La France, en revanche, ne sort pas vraiment gagnante de cette méta-analyse. La prévalence de la solitude dans l’hexagone est l’une des plus élevées d’Europe :
Jeunes adultes | Adultes | + 60 ans | |
France | 8,2 % | 8,8 % | 11-15 % |
Allemagne | 5 % | 4,4 % | 8-13 % |
UK | 6,2 % | 5,1 % | 6-9 % |
Irlande | 4 % | 5 % | 5,3 % |
Belgique | 6,2 % | 6,5 % | 8-13 % |
Suisse | 1,3 % | 2,6 % | 3-4 % |
Espagne | 4,4 % | 6,5 % | 11-14 % |
Pays-Bas | 3,4 % | 3,3 % | 6-9 % |
Portugal | 6,4 % | 9 % | 14,9 % |
Autriche | 9,5 % | 6,4 % | 10 % |
Au-delà de ces disparités, les chiffres restent, dans l’ensemble, assez élevés au niveau statistique. C’est ce qui pousse l’étude à conclure que « nous avons découvert que la solitude à un niveau problématique est une expérience commune à l’échelle mondiale ».

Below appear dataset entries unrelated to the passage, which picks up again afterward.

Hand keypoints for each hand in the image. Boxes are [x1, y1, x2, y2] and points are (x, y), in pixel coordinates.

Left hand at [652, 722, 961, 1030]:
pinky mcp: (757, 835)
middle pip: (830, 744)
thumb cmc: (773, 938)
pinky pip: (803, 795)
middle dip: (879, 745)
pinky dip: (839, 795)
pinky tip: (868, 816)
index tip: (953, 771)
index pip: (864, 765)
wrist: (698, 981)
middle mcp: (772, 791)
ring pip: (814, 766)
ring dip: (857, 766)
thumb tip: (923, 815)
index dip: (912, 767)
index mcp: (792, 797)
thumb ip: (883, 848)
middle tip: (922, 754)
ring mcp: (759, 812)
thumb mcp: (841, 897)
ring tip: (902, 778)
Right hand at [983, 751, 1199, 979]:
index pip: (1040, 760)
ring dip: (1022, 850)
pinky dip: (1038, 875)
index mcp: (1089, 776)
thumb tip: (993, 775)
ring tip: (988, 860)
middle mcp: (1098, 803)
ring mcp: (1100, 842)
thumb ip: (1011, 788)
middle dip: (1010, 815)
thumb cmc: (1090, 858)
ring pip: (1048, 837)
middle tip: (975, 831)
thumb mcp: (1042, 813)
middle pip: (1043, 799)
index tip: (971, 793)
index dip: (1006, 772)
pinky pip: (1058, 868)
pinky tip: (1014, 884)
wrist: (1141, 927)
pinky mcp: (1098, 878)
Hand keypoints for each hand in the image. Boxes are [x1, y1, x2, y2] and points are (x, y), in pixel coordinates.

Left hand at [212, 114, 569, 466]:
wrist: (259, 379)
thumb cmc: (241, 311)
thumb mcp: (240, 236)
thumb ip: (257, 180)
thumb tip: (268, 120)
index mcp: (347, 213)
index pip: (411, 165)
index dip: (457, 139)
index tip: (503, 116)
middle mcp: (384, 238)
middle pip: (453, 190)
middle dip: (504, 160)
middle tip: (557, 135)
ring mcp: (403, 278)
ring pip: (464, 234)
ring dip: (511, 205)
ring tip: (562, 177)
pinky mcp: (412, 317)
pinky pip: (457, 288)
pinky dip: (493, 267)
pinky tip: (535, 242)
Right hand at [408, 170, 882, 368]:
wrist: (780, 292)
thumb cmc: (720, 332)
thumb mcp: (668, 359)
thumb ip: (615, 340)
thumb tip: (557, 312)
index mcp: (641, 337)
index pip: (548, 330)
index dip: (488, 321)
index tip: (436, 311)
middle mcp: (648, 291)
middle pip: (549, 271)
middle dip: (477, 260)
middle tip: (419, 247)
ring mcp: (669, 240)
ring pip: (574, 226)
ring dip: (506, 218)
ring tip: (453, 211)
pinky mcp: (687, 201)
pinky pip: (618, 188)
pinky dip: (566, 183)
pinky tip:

Il y a besoin de mesures contre la solitude
Les chercheurs n’ont pas repéré d’évolution notable de la solitude dans la période étudiée (2000-2019),. Mais, avec la pandémie, il faut évidemment s’attendre à un rebond. « Nous prévoyons que le covid et les restrictions de santé publique qui y sont associées ont accru l’isolement de nombreuses personnes à travers le monde. Cette étude fournira donc aux chercheurs des données de base importantes pour évaluer l’impact de la pandémie sur la solitude à l’avenir », commente Daniel Surkalim, l’un des auteurs.
Les chiffres présentés rappellent cependant que le problème préexiste très largement à la crise sanitaire. « Nous plaidons auprès des professionnels de la santé, des décideurs et du grand public pour une meilleure sensibilisation à la solitude généralisée », écrivent les auteurs, en conclusion de leur méta-analyse. Ils rappellent également que leur étude met en évidence un manque d’équité dans l’accès aux données sur le sujet, d’une région à l’autre. « Des données de haute qualité basées sur des instruments validés et comparables sont nécessaires de toute urgence pour lutter contre la solitude. »
Par ailleurs, la grande variabilité du taux de prévalence nécessite « une étude approfondie afin d’identifier les facteurs de la solitude à des niveaux systémiques et de développer des interventions pour y remédier », estiment les auteurs.